Not just because those weapons are more lethal. There were also fewer mass shootings, period.

“Because basically men who commit mass shootings, they need to feel hyper-masculine and the way they feel that way is hurting little children, hurting innocent people, people that are unarmed. And they don’t want to go to that kind of a mass shooting or a massacre unless they’re properly armed with assault weapons,” Post said. “So take that away and they lose a lot of their confidence that they can kill as many people as possible.”

The Uvalde gunman, she noted, saved up to buy his rifles, planned and plotted and told people about his intent to annihilate.

While some have described the shooter as mentally ill, Post cautioned against calling perpetrators of public mass shootings as having mental health issues.

She said that further stigmatizes people with mental health conditions. The Uvalde gunman doesn’t qualify, she said.

“I define that by a criminal justice perspective where: Does the person understand that if they pull the trigger, that it’s going to result in injury and death. And yes, this person knew exactly what he was going to do,” Post said.

When innocent people, and especially children, are killed “we don’t understand it,” Post said.

“And the way we make sense of it, is we attribute it to mental health. So I just want to point out: That is not it. This is an evil person. Some people are just evil,” Post said.

She said prevention should be targeted at keeping guns and especially deadly assault weapons from individuals who are threatening, menacing and are subject to restraining and stalking orders.

U.S. Sen. Mike Lee (R-Utah) raised related issues during Dettelbach’s nomination hearing.

Lee said following tragedies like in Texas, there’s a failure to examine the root causes of what he called “rampage violence.”

“Questions like … why is our culture suddenly producing so many young men who want to murder innocent people? Raises questions like, you know, could things like fatherlessness, the breakdown of families, isolation from civil society or the glorification of violence, be contributing factors,” Lee said. “Instead, the left once again is calling for more gun control.”

Some have suggested as a solution to post armed guards at schools or to equip teachers with guns.

Something the Illinois Education Association’s vice president, former high school math teacher Albert Llorens, rejects.

“Just like we do not support arming educators, we do not support us requiring teachers to be mental health experts. We need psychologists, we need social workers with realistic caseloads,” Llorens said. “I worked in an area where we had one social worker for every 800 kids. You can’t handle that.”

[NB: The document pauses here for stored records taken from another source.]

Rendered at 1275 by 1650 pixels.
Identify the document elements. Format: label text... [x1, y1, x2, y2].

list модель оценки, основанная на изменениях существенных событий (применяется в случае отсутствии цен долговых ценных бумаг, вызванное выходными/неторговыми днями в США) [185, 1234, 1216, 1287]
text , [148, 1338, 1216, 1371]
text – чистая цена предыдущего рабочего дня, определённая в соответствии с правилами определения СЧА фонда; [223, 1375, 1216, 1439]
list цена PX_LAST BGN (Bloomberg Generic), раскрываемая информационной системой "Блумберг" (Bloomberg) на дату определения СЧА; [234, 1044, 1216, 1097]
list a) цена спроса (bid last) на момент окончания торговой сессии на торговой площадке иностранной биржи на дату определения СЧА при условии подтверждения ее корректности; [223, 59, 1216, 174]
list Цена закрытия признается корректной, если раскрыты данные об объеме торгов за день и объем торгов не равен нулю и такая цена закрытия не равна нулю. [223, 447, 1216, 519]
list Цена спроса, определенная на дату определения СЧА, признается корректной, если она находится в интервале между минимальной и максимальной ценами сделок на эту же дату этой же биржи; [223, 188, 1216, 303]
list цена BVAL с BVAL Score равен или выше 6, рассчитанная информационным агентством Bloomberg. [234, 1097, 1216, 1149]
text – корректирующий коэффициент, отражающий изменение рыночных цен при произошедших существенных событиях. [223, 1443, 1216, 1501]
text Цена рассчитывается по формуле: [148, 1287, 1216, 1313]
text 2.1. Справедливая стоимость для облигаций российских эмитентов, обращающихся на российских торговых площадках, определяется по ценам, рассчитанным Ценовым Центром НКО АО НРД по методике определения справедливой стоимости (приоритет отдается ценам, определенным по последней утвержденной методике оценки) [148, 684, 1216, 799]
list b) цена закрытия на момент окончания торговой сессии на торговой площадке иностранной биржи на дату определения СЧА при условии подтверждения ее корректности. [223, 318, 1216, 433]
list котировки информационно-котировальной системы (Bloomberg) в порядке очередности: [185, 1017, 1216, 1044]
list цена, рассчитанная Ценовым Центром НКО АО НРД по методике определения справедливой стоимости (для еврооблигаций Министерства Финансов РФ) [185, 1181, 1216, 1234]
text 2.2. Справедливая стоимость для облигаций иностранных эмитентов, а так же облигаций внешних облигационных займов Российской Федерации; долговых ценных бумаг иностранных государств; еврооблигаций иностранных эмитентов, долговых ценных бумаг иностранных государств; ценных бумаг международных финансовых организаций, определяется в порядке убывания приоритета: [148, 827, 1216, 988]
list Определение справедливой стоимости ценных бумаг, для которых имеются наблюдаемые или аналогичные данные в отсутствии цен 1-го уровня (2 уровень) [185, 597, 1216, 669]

More guns will exacerbate violence, not eliminate it, he said.

Installing metal detectors at schools may also cause youth trauma, Llorens said.

“We need some change. We have a choice: We need some common sense gun laws to stop these weapons from getting into the hands of those too sick to handle them, and to restore mental health services that once existed in our schools,” Llorens said. “And to strengthen those outside of schools because … this is ubiquitous. And it’s ridiculous. You don’t know whether you’re going to be executed on the spot going to McDonald’s. And a child should not have to fear for their lives.”

Since 2019, Illinois has required schools to have threat assessment teams and plans. A new law signed in May will allow the state to track whether school districts are in compliance.